Aim of the exercise:
Lines holding the word "standard" are the ones to copy from the data below.

------ Data records

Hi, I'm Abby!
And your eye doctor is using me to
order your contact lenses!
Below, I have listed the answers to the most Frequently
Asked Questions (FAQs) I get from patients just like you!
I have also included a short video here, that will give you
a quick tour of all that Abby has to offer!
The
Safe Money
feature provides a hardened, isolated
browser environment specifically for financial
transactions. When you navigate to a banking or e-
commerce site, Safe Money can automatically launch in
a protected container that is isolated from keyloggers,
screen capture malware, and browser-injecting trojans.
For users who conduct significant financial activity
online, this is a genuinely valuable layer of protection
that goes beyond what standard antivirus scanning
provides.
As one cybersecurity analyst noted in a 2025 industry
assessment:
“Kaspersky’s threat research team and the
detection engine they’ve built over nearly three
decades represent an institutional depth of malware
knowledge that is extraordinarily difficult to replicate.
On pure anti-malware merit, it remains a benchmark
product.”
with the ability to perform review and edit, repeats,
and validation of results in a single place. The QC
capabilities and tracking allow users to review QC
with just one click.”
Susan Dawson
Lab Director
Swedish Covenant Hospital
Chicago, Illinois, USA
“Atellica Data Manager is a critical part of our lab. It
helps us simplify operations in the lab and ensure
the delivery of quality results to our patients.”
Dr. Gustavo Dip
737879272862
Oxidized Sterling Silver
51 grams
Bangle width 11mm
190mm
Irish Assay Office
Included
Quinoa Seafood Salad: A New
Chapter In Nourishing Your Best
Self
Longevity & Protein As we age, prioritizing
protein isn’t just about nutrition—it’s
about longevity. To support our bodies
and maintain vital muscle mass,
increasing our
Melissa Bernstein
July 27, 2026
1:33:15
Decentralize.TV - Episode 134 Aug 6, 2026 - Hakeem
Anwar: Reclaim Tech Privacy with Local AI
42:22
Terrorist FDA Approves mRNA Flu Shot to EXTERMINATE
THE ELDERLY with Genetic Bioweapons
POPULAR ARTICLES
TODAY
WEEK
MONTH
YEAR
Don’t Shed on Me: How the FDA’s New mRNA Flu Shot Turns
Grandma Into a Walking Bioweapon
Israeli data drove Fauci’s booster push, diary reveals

------------
------ Data records

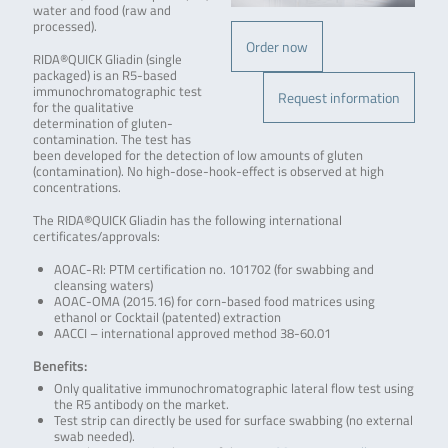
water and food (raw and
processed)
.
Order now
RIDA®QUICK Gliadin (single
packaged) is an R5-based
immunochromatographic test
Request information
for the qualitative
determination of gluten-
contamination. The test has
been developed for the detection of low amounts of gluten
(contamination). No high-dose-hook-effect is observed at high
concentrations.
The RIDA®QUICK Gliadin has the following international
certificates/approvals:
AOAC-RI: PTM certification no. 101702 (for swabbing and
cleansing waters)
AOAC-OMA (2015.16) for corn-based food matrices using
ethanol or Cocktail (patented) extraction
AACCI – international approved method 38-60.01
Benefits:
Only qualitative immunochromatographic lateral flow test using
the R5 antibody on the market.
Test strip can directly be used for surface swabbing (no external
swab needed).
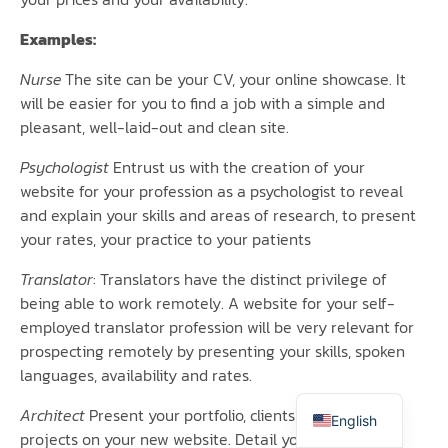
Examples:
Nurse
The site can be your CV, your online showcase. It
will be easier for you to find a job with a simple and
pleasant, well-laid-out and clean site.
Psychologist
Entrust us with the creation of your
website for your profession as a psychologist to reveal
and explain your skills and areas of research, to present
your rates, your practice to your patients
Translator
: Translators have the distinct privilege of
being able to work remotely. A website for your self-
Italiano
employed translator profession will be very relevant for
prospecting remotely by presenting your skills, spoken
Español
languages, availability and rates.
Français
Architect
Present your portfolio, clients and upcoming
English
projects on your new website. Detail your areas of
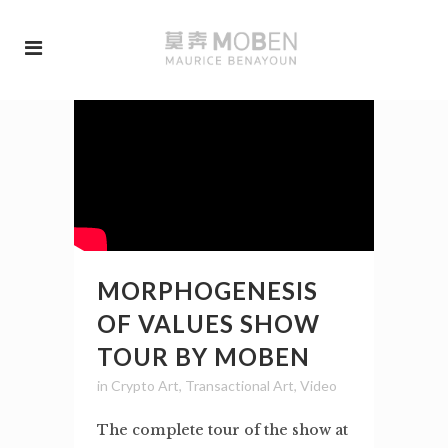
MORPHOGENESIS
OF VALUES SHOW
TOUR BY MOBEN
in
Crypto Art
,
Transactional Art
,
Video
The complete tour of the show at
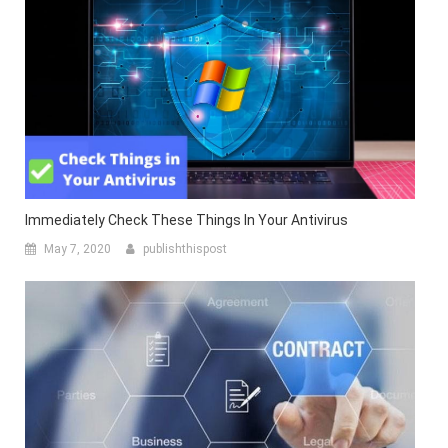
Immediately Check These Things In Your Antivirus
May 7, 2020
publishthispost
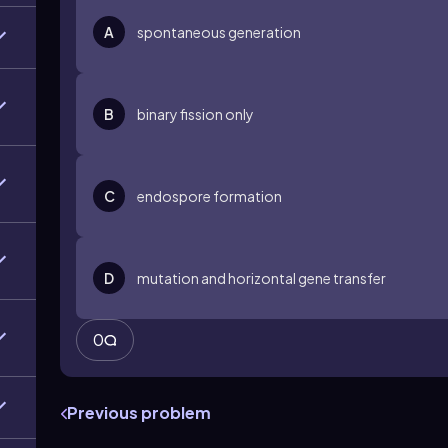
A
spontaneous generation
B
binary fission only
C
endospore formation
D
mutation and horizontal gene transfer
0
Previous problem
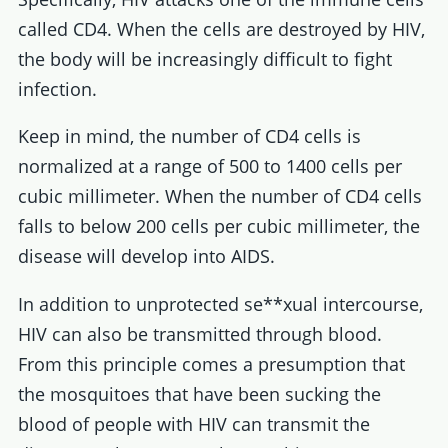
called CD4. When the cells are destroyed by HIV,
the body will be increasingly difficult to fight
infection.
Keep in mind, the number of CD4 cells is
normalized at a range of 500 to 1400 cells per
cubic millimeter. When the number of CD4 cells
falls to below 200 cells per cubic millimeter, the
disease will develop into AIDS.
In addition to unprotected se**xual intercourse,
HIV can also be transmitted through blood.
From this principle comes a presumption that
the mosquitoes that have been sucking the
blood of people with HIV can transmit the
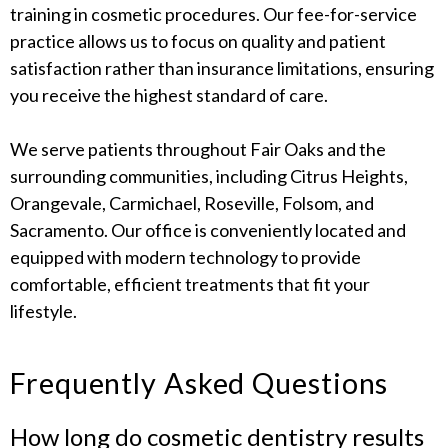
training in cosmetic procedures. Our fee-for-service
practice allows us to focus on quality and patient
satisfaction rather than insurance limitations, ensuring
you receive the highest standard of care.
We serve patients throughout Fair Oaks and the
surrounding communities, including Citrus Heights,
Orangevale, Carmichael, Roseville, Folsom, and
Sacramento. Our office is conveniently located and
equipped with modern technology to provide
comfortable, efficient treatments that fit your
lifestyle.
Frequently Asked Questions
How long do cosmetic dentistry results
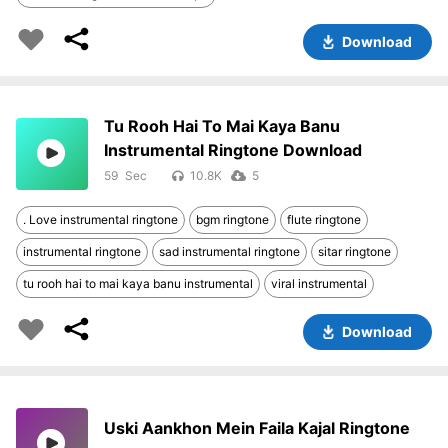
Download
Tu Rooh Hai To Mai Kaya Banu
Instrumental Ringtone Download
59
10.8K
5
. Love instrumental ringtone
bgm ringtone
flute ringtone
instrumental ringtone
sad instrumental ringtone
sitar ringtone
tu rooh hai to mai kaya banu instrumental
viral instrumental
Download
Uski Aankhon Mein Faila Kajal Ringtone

------------
------ Data records

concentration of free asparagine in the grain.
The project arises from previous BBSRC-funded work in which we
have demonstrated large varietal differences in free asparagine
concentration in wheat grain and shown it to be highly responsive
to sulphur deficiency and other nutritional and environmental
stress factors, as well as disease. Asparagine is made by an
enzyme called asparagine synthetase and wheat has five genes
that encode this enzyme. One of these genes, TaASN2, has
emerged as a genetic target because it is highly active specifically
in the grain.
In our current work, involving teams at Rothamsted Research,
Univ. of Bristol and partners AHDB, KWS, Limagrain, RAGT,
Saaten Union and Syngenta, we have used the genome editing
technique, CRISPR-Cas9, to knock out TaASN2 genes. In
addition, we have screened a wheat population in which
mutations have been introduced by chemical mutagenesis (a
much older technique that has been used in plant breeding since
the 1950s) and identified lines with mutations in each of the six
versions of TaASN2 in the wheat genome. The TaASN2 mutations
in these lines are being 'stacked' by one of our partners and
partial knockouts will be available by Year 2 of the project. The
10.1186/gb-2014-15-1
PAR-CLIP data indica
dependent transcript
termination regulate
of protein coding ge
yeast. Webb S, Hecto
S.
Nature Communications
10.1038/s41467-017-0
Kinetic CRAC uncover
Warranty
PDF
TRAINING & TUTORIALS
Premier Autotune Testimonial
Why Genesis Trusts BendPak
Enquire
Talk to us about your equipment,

------------

Answer box:
that goes beyond what standard antivirus scanning
you receive the highest standard of care.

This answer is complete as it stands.